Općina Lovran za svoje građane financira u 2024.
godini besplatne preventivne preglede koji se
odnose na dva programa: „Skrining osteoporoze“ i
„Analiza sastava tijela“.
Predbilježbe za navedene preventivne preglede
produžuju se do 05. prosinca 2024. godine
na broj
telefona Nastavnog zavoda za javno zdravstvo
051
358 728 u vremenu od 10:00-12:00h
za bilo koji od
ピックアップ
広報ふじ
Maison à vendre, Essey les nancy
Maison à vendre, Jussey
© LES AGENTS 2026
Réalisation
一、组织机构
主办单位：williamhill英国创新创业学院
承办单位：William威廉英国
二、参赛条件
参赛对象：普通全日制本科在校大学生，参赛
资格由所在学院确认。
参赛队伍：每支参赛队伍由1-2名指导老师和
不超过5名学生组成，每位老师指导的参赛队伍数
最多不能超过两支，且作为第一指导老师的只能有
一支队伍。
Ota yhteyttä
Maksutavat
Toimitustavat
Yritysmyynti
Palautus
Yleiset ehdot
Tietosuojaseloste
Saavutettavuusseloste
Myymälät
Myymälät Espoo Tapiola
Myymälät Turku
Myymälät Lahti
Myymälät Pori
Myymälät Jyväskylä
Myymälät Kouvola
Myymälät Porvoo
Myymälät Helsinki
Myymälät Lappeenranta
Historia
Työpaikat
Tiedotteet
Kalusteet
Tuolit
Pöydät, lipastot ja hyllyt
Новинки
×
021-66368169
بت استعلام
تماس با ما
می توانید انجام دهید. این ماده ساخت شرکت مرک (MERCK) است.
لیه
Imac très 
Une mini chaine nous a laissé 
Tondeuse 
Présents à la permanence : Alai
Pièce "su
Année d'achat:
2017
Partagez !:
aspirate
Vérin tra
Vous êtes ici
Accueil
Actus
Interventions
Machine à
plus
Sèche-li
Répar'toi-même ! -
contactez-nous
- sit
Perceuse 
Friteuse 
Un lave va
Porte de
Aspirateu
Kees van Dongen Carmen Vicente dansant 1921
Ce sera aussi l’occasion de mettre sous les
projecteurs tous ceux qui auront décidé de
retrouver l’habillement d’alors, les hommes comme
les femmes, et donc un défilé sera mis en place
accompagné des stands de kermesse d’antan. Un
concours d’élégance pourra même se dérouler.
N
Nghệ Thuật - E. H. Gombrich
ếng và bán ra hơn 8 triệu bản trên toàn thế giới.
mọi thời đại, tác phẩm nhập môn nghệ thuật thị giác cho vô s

=== Instruction ===
Transcribe exactly, and only, the lines from the opening line of the records through the line containing "Myymälät Jyväskylä".

=== Response for this exercise ===
Općina Lovran za svoje građane financira u 2024.
godini besplatne preventivne preglede koji se
odnose na dva programa: „Skrining osteoporoze“ i
„Analiza sastava tijela“.
Predbilježbe za navedene preventivne preglede
produžuju se do 05. prosinca 2024. godine
na broj
telefona Nastavnog zavoda za javno zdravstvo
051
358 728 u vremenu od 10:00-12:00h
za bilo koji od
ピックアップ
広報ふじ
Maison à vendre, Essey les nancy
Maison à vendre, Jussey
© LES AGENTS 2026
Réalisation
一、组织机构
主办单位：williamhill英国创新创业学院
承办单位：William威廉英国
二、参赛条件
参赛对象：普通全日制本科在校大学生，参赛
资格由所在学院确认。
参赛队伍：每支参赛队伍由1-2名指导老师和
不超过5名学生组成，每位老师指导的参赛队伍数
最多不能超过两支，且作为第一指导老师的只能有
一支队伍。
Ota yhteyttä
Maksutavat
Toimitustavat
Yritysmyynti
Palautus
Yleiset ehdot
Tietosuojaseloste
Saavutettavuusseloste
Myymälät
Myymälät Espoo Tapiola
Myymälät Turku
Myymälät Lahti
Myymälät Pori
Myymälät Jyväskylä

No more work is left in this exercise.